Step 2: Define Model Acceptance Criteria
Create a decision matrix. Before any model enters your environment, verify:
Provenance checks:
- Publisher identity and reputation
- Model card completeness
- Signature verification where available
- License compatibility with your use case
Security validation:
- Scan model files for embedded malware
- Review model dependencies for known vulnerabilities
- Test model behavior against expected outputs
- Check for data exfiltration attempts during inference
Compliance verification:
- Data residency requirements
- Privacy controls in training data
- Regulatory constraints (GDPR, CCPA, industry-specific)
Step 3: Build Approval Workflows
Your model acquisition pipeline should mirror your code review process:
- Request phase: Developer submits model with justification and risk assessment
- Security review: AppSec team validates provenance and scans for threats
- Compliance review: Legal/compliance confirms licensing and regulatory fit
- Approval: Designated authority approves or rejects with documented reasoning
- Monitoring: Track model in production with behavioral baselines
Use your existing ticketing system. Don't build new tooling until you've proven the process works manually.

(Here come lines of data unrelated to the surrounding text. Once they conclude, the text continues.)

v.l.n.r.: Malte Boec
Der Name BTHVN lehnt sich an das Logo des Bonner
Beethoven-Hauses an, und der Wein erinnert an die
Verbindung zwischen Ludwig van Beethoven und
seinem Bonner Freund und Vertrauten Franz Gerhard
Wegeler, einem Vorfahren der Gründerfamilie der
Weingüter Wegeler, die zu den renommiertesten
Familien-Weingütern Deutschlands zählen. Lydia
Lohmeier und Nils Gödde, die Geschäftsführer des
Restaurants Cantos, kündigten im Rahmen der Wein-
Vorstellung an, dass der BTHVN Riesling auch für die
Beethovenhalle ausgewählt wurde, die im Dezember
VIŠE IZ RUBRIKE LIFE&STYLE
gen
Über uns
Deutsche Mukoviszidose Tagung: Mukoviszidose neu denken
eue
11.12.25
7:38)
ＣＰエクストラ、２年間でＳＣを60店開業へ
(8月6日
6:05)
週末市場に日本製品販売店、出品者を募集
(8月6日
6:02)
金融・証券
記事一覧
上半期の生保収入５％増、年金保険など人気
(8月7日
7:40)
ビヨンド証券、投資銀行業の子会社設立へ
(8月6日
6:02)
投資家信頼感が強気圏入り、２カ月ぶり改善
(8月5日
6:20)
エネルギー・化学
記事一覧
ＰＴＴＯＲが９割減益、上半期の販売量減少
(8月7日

Step 4: Establish Registry Controls
Not all registries are equal. Categorize them:
Tier 1 - Pre-approved: Registries with strong publisher verification and security controls. Streamlined approval process but still requires validation.

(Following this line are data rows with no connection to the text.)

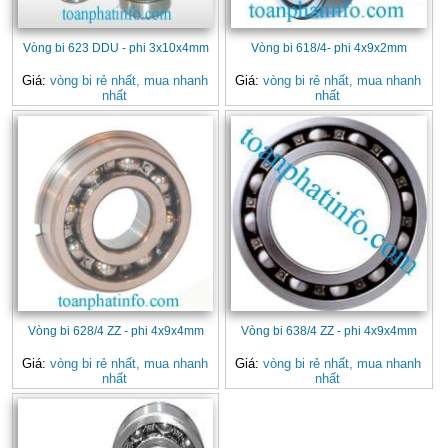
Vòng bi 623 DDU - phi 3x10x4mm
Vòng bi 618/4- phi 4x9x2mm
Giá:
vòng bi rẻ nhất, mua nhanh
Giá:
vòng bi rẻ nhất, mua nhanh
nhất
nhất
Vòng bi 628/4 ZZ - phi 4x9x4mm
Vòng bi 638/4 ZZ - phi 4x9x4mm
Giá:
vòng bi rẻ nhất, mua nhanh
Giá:
vòng bi rẻ nhất, mua nhanh
nhất
nhất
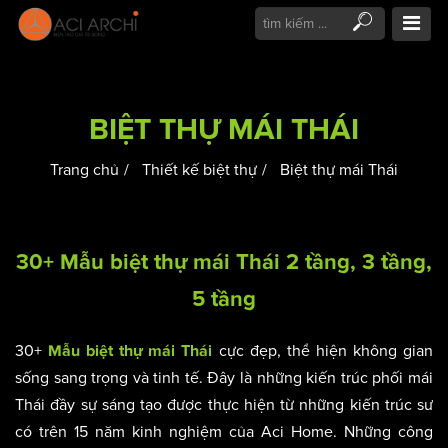
BIỆT THỰ MÁI THÁI
Trang chủ
Thiết kế biệt thự
Biệt thự mái Thái
30+ Mẫu biệt thự mái Thái 2 tầng, 3 tầng,
5 tầng
30+
cực đẹp, thể hiện không gian
Mẫu biệt thự mái Thái
sống sang trọng và tinh tế. Đây là những kiến trúc phối mái
Thái đầy sự sáng tạo được thực hiện từ những kiến trúc sư
có trên 15 năm kinh nghiệm của Aci Home. Những công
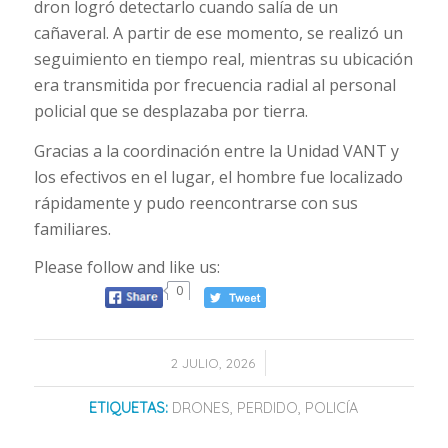
dron logró detectarlo cuando salía de un
cañaveral. A partir de ese momento, se realizó un
seguimiento en tiempo real, mientras su ubicación
era transmitida por frecuencia radial al personal
policial que se desplazaba por tierra.
Gracias a la coordinación entre la Unidad VANT y
los efectivos en el lugar, el hombre fue localizado
rápidamente y pudo reencontrarse con sus
familiares.
Please follow and like us:
0
/
2 JULIO, 2026
ETIQUETAS:
DRONES
,
PERDIDO
,
POLICÍA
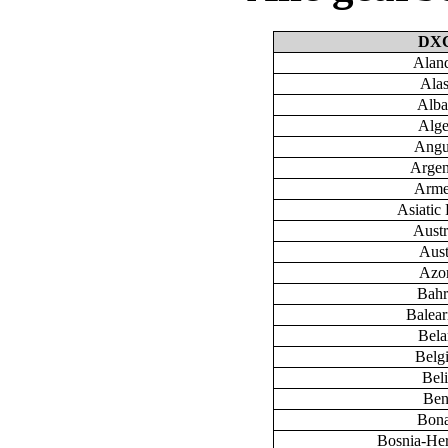
DX
Aland
Ala
Alba
Alge
Angu
Argen
Arme
Asiatic 
Austr
Aust
Azo
Bahr
Baleari
Bela
Belg
Bel
Ben
Bona
Bosnia-He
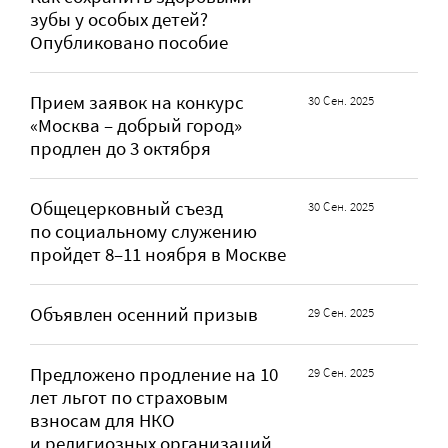
зубы у особых детей?
Опубликовано пособие
Прием заявок на конкурс
30 Сен. 2025
«Москва – добрый город»
продлен до 3 октября
Общецерковный съезд
30 Сен. 2025
по социальному служению
пройдет 8–11 ноября в Москве
Объявлен осенний призыв
29 Сен. 2025
Предложено продление на 10
29 Сен. 2025
лет льгот по страховым
взносам для НКО
и религиозных организаций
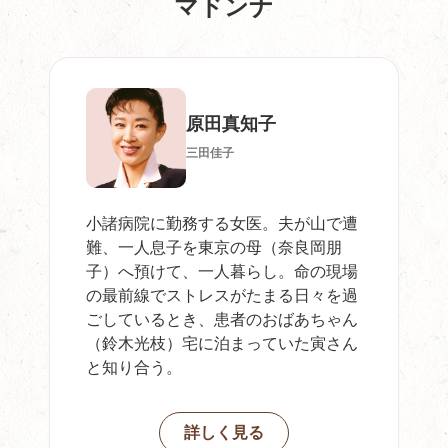
マドンナ
原田真知子
三田佳子
小諸病院に勤務する女医。夫が山で遭
難、一人息子を東京の母（奈良岡朋
子）へ預けて、一人暮らし。命の現場
の最前線でストレスがたまる日々を過
ごしているとき、患者のおばあちゃん
（鈴木光枝）宅に泊まっていた寅さん
と知り合う。
詳しく見る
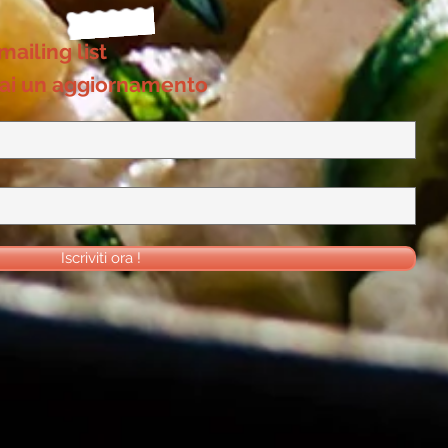
 mailing list
ai un aggiornamento
Iscriviti ora !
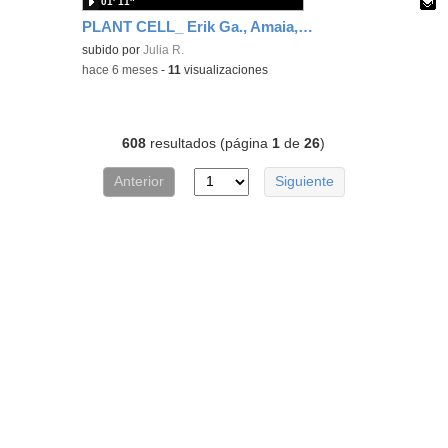
01′ 11″
PLANT CELL_ Erik Ga., Amaia, Iris F. & Martín
Contenido educativo.
subido por
Julia R.
-
hace 6 meses
-
11
visualizaciones
608
resultados (página
1
de
26
)
Anterior
Siguiente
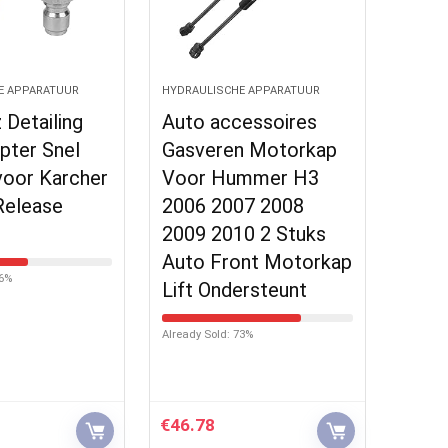
E APPARATUUR
HYDRAULISCHE APPARATUUR
z Detailing
Auto accessoires
pter Snel
Gasveren Motorkap
voor Karcher
Voor Hummer H3
Release
2006 2007 2008
2009 2010 2 Stuks
Auto Front Motorkap
56%
Lift Ondersteunt
Already Sold: 73%
€
46.78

Tier 2 - Conditional: Public registries with basic controls. Full approval workflow required.
Tier 3 - Prohibited: Registries with no publisher verification or known compromise history. Block at the network level.
Document this in your acceptable use policy. Make it searchable.
Common Pitfalls
Pitfall 1: Treating models like static artifacts Models aren't binaries. They can behave differently based on inputs, and their dependencies update independently. Your validation can't be one-time—schedule quarterly re-assessments for production models.

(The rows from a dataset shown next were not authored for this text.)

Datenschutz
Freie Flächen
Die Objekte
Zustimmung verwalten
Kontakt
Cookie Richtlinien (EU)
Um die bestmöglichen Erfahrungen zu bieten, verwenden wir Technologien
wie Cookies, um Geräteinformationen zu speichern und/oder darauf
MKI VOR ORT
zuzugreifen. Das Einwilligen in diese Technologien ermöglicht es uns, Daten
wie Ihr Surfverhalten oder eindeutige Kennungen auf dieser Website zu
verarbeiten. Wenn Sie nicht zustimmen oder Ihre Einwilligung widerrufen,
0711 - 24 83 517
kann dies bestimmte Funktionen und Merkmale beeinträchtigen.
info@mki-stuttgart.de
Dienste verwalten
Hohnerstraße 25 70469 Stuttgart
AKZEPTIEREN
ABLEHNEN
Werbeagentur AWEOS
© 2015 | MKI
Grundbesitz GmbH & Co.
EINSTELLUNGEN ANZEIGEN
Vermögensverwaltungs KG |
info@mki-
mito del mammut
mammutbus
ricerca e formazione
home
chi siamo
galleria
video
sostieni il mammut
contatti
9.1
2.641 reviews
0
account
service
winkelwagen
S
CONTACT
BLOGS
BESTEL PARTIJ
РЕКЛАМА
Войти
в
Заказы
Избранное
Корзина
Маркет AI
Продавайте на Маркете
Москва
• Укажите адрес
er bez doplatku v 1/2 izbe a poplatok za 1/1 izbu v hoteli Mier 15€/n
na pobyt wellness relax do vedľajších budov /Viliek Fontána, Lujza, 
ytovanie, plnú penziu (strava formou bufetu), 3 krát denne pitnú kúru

Pitfall 2: Assuming the model card is accurate Model cards are self-reported documentation. Verify claims independently. If a card says "trained on public data," confirm no proprietary or PII leaked into training sets.
Pitfall 3: Skipping behavioral testing Hash verification proves the file hasn't changed. It doesn't prove the file does what you expect. Test model outputs against known-good baselines before deployment.
Pitfall 4: Ignoring the dependency tree A model might be clean, but its 47 transitive dependencies might not be. Run SCA scans on the full dependency graph, not just the model file.
Pitfall 5: Governance theater Having a policy document doesn't mean you have governance. If 53% of your model pulls bypass the approval workflow, your controls are documentation, not protection.
Quick Reference Table
| Decision Point | Yes Path | No Path | Escalation |
|---|---|---|---|
| Is the model from a Tier 1 registry? | Proceed to security scan | Full approval workflow required | Security architect |
| Does the model have a complete model card? | Continue validation | Request from publisher or reject | Product owner |
| Are all dependencies CVE-free? | Proceed to behavioral testing | Remediate or find alternative | AppSec team |
| Does the model pass behavioral validation? | Submit for compliance review | Document failure and reject | Security architect |
| Is licensing compatible? | Approve for deployment | Legal review or reject | Legal counsel |
| Is monitoring configured? | Deploy | Configure monitoring first | DevOps lead |
Validation frequency:
- Pre-deployment: Always
- Production models: Quarterly
- After dependency updates: Within 48 hours
- After registry compromise: Immediate re-validation
Audit trail requirements:
- Model request with justification
- Security scan results
- Behavioral test outputs
- Approval chain with timestamps
- Deployment logs with model version
Your governance framework is only as strong as your ability to answer: "Which models are running in production right now, and when did we last validate them?" If that takes more than five minutes, start there.